Behind, the rest of the Quahadas relaxed under Esa-tai's guidance on the running stream where they killed several buffalo and had a feast. It was an opportunity for Esa-tai to bond with Dr. Sturm who, as post interpreter as well as post physician, was close to the sources of power. Esa-tai, having boldly boasted of his power to warriors before the attack on Adobe Walls and to Dr. Sturm en route to Fort Sill, clearly hoped for a prestigious position on the reservation. After the four hundred Quahadas reached Fort Sill, they would choose which leader's village in which to erect their tents. Quanah and Esa-tai each had about a hundred followers and other headmen had smaller numbers.

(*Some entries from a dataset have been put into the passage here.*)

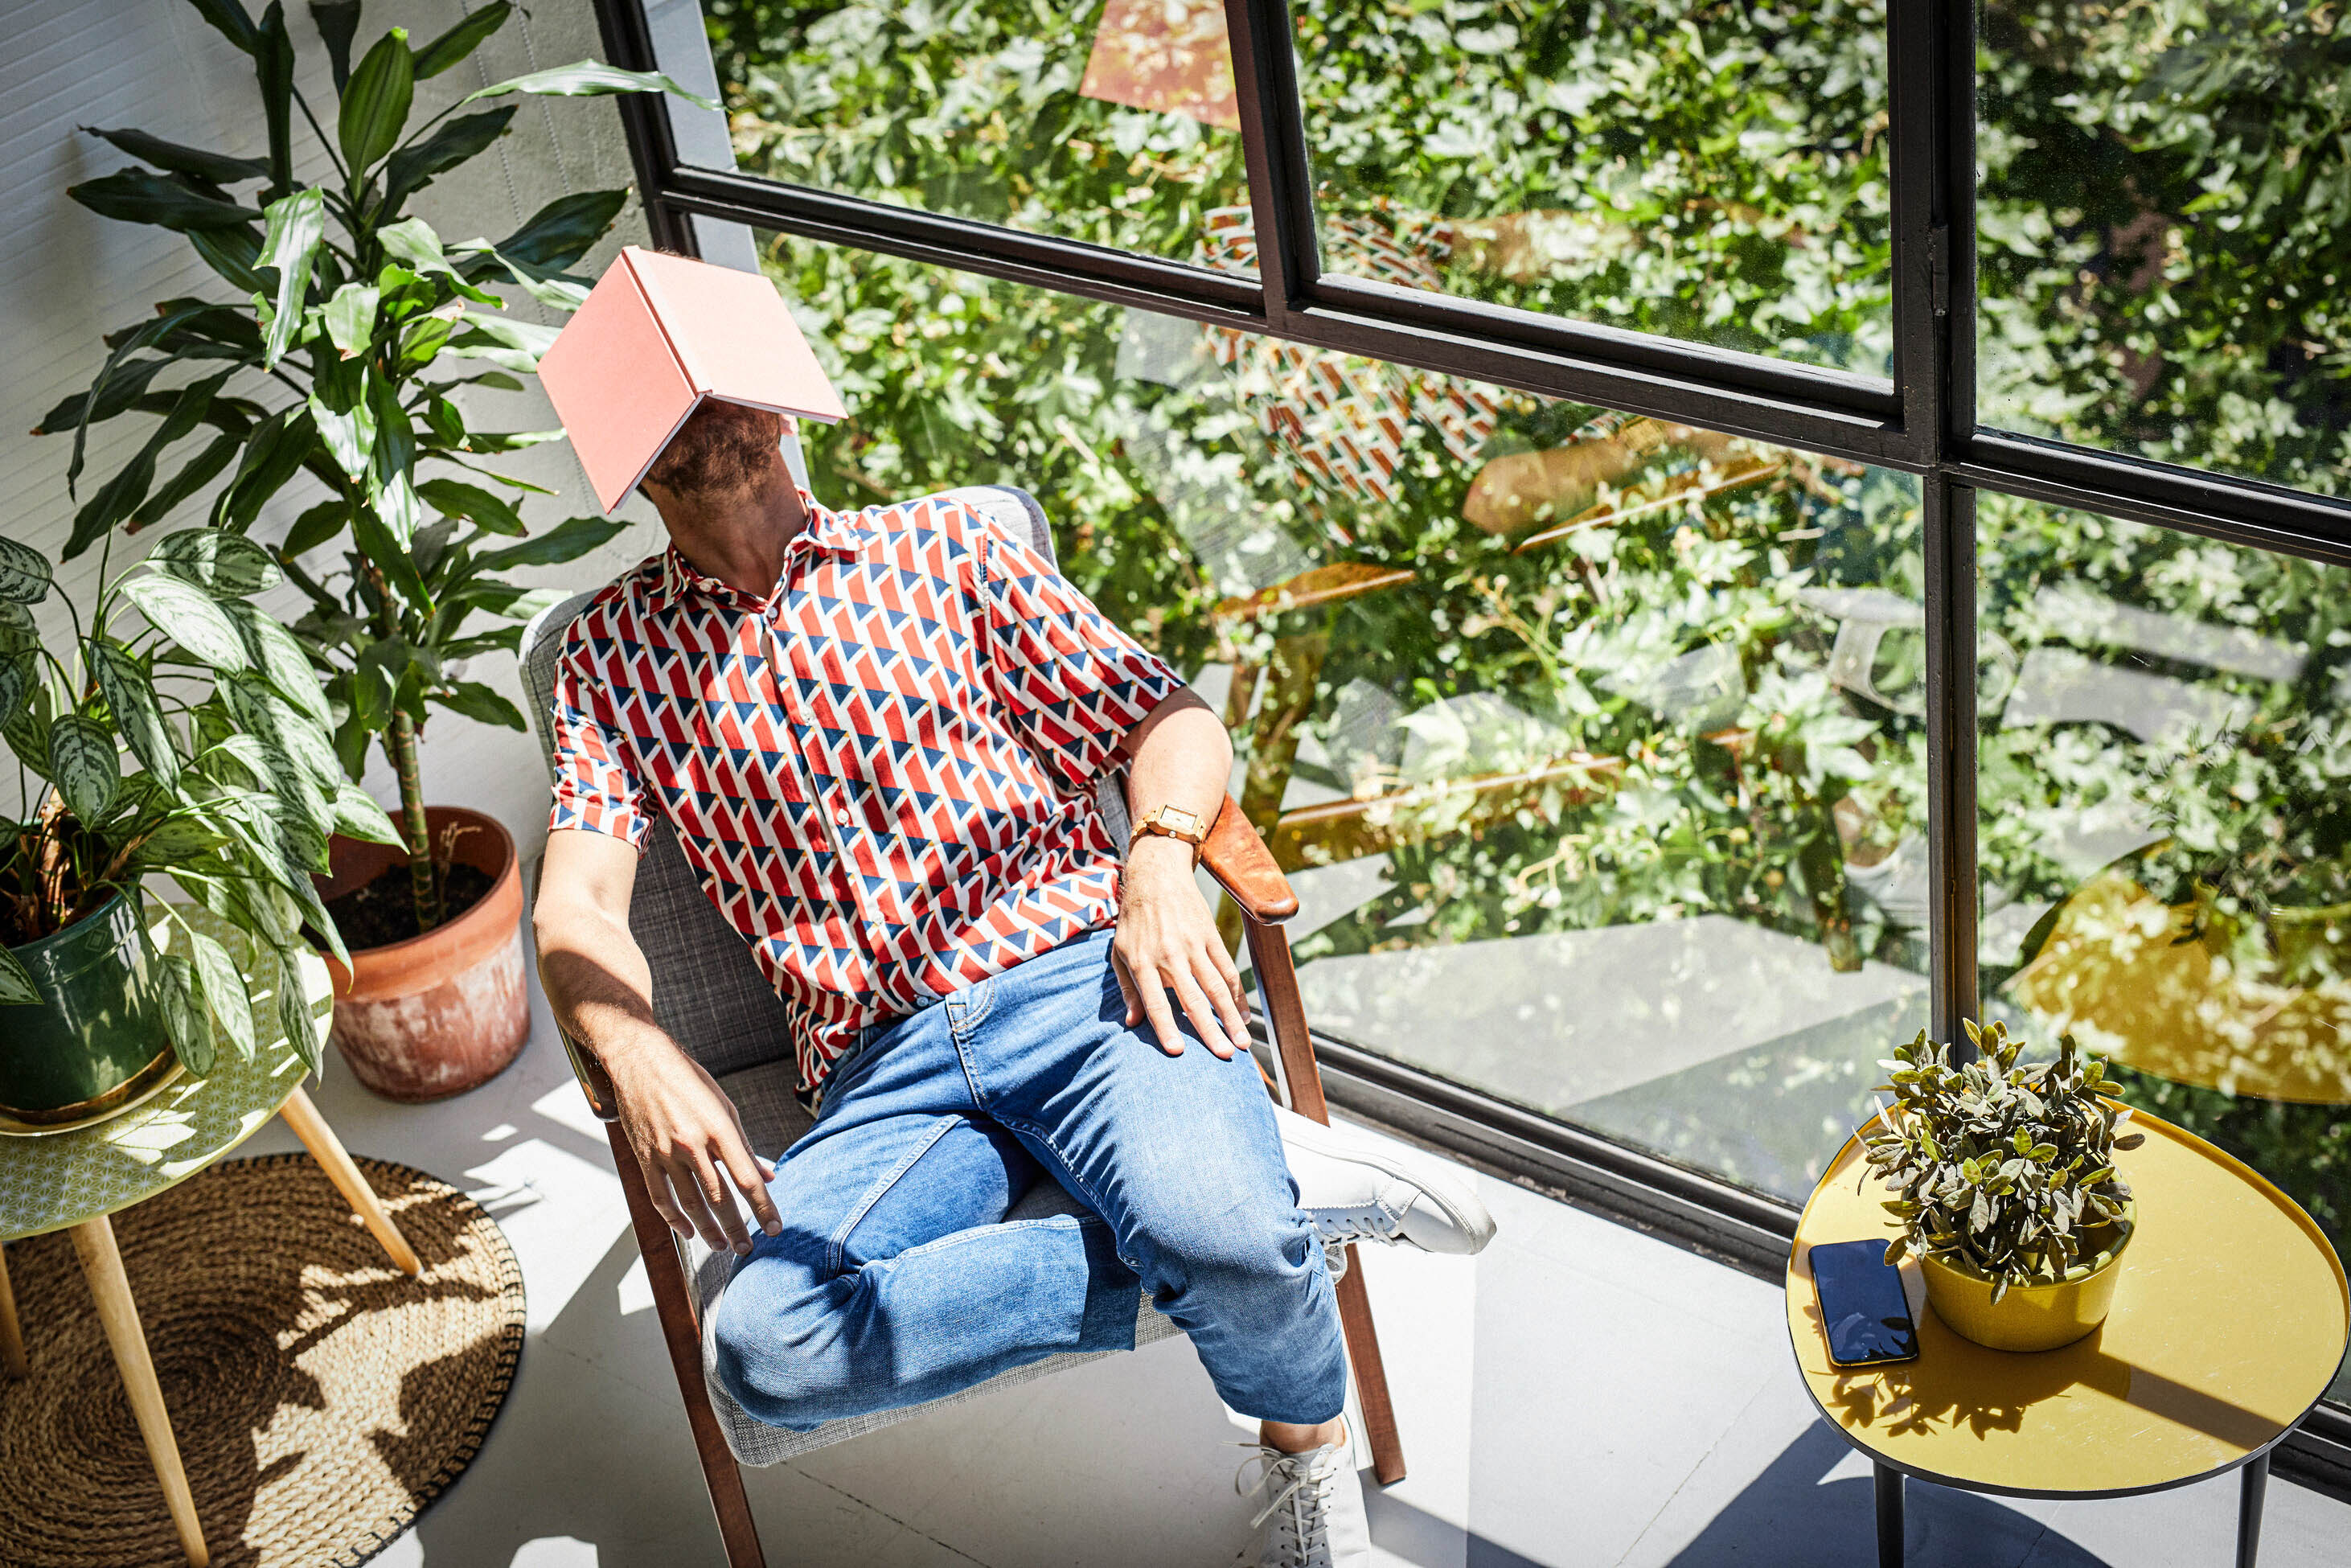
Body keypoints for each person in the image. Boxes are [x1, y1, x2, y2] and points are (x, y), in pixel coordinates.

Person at [531, 397, 1494, 1567]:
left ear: (775, 398)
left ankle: (1303, 1442)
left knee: (1228, 1244)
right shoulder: (608, 657)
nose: (692, 412)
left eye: (714, 383)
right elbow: (576, 903)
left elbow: (1167, 716)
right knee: (768, 1347)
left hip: (1080, 982)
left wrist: (1158, 854)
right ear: (624, 452)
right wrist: (633, 1049)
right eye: (659, 398)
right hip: (881, 1075)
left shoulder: (945, 549)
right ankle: (1250, 1224)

The Comanches, who had never had a single chief for the whole tribe, were going to have to adapt to having a Chief because the government agent as well as the Army insisted on it. Because they had stayed out the longest and fought the hardest to preserve the old way of life, Quahada chiefs would be given strong consideration by the government. Unfortunately for the democratic Comanches, they were not allowed to vote.
On May 23, Dr. Sturm wrote to Mackenzie that there was "no discontent among the Indians. I have told them the first time I met them that all the warriors would have to go into the Ice House and this they all expect to do." The icehouse had stone walls all around, but the roof had not yet been built. It would be an open-air jail, and all Quahada men must have dreaded being confined and separated from their families. Accustomed to having their women prepare their meals and look after their needs, warriors would be thrown raw meat over the wall every day. One Kiowa warrior later exclaimed, "They fed us like we were lions."

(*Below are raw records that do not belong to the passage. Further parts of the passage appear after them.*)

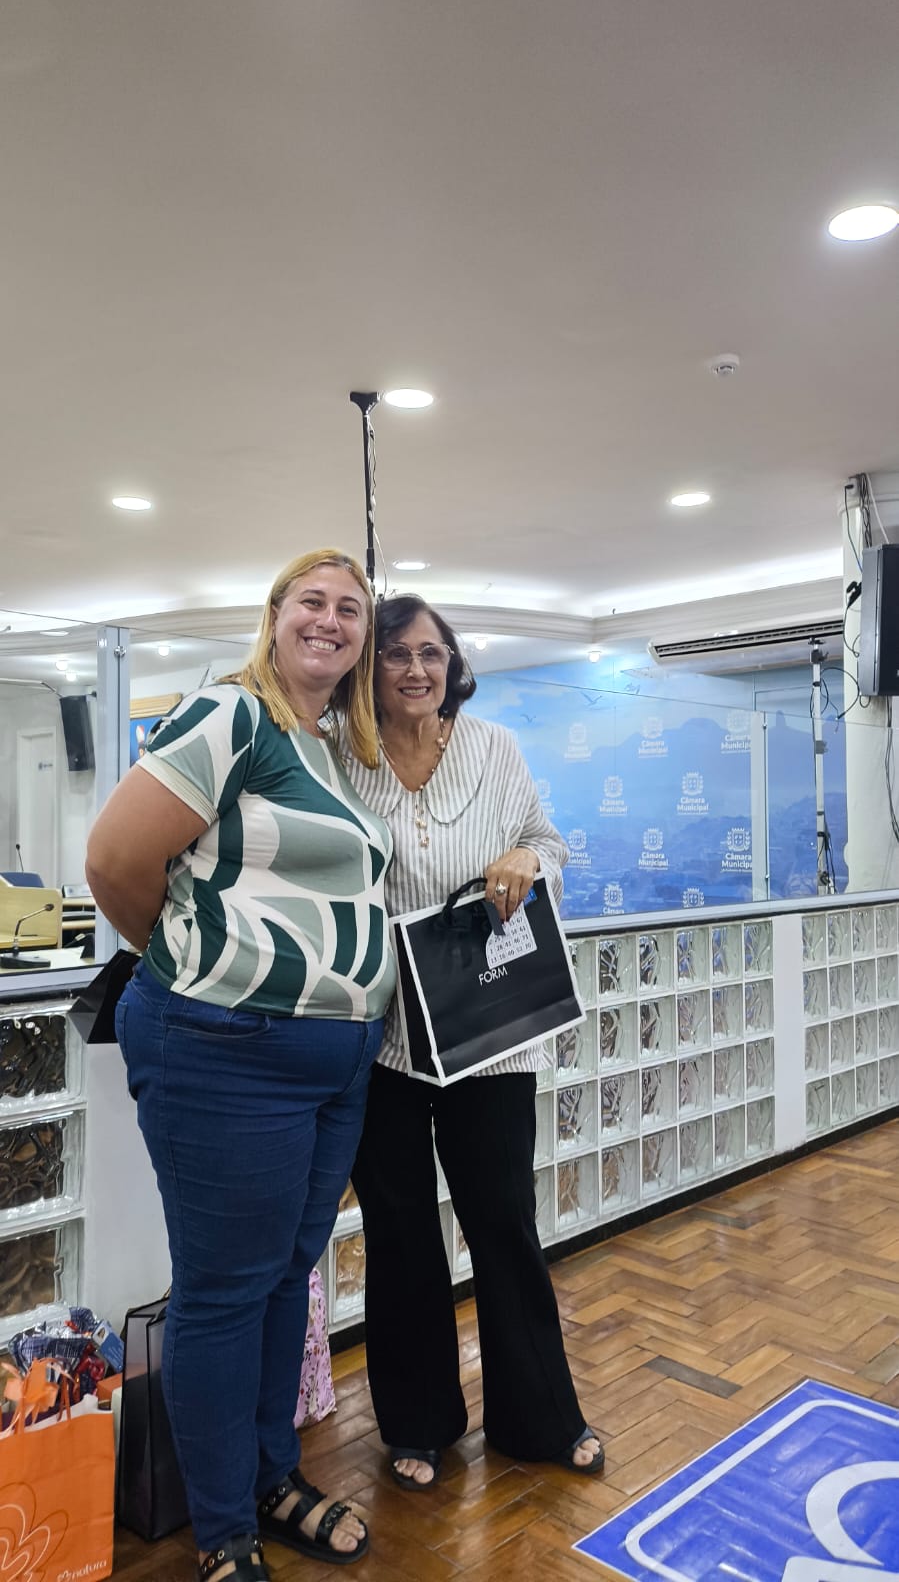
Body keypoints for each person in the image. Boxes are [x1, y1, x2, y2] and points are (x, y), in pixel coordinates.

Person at [85, 550, 395, 1582]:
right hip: (227, 1054)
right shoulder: (231, 716)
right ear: (274, 615)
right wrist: (192, 964)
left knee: (282, 1279)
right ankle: (222, 1532)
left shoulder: (329, 749)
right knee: (225, 1291)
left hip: (333, 1061)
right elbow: (114, 862)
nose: (330, 618)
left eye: (350, 608)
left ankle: (271, 1478)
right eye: (312, 600)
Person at [343, 594, 603, 1491]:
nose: (416, 669)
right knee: (400, 1231)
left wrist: (530, 859)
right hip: (381, 1032)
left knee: (502, 1221)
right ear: (368, 667)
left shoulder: (493, 747)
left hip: (490, 1032)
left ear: (453, 664)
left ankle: (537, 1419)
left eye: (431, 652)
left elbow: (546, 841)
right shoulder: (340, 755)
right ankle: (416, 1422)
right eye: (395, 653)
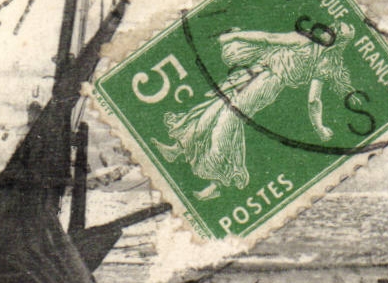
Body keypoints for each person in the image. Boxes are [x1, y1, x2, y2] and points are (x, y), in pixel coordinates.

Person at [151, 22, 355, 201]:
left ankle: (217, 181)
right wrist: (319, 127)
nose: (329, 30)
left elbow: (313, 98)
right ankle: (178, 148)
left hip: (267, 82)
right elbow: (313, 98)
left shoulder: (317, 55)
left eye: (335, 30)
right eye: (332, 27)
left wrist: (233, 37)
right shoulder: (314, 49)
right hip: (254, 72)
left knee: (228, 120)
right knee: (214, 108)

At Otter Creek the Quahadas camped on June 1. It was about twelve miles west of Fort Sill. One can only imagine how the fear of the unknown affected the last free members of the Comanche people. Sturm sent a message to Mackenzie that the Quahadas were "prepared to meet the troops opposite Signal Station to surrender themselves and their arms to the military authorities of the United States." On June 2 at noon the warriors surrendered and were escorted to Fort Sill. "Arriving there they marched to their place of confinement and all the warriors were put under guard. The old men and women proceeded to their appointed camping ground and quietly encamped. Their horses and mules were turned over to the troops." Dr. Sturm's mission was ended.

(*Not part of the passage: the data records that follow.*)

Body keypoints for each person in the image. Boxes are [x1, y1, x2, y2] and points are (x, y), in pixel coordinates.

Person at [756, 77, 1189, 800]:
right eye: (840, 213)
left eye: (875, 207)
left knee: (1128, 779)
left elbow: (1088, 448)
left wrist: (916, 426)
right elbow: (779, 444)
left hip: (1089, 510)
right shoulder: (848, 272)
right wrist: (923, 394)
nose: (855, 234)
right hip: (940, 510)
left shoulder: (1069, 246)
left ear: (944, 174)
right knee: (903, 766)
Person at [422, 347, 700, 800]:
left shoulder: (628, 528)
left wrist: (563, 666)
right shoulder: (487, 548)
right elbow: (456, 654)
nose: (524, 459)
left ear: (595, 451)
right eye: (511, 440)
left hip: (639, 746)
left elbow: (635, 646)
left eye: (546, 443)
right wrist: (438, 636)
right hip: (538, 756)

But Quanah's was just beginning. Rather than sending him to the icehouse, Mackenzie utilized Quanah's leadership skills to assist in bringing in those few Comanches still off the reservation. It was probably helpful that Quanah spoke at least some English when he arrived at Fort Sill. He didn't learn it from his mother as she could not pronounce "Cynthia Ann" correctly, after she was captured by Goodnight. She said, "Me Sincee." Curiously enough, Quanah learned English from a Texas soldier returning from the Civil War in 1865 who was captured by Quanah's warriors. The young chief allowed the man to stay in his camp and had him to teach him English. The man's name was Butterfield, and his son would later be a Methodist missionary on the reservation and a close friend of Quanah.
With Quanah assisting Mackenzie in bringing in the Comanches still living in the wild, he proved himself to be ready to walk the white man's road while maintaining his Comanche identity.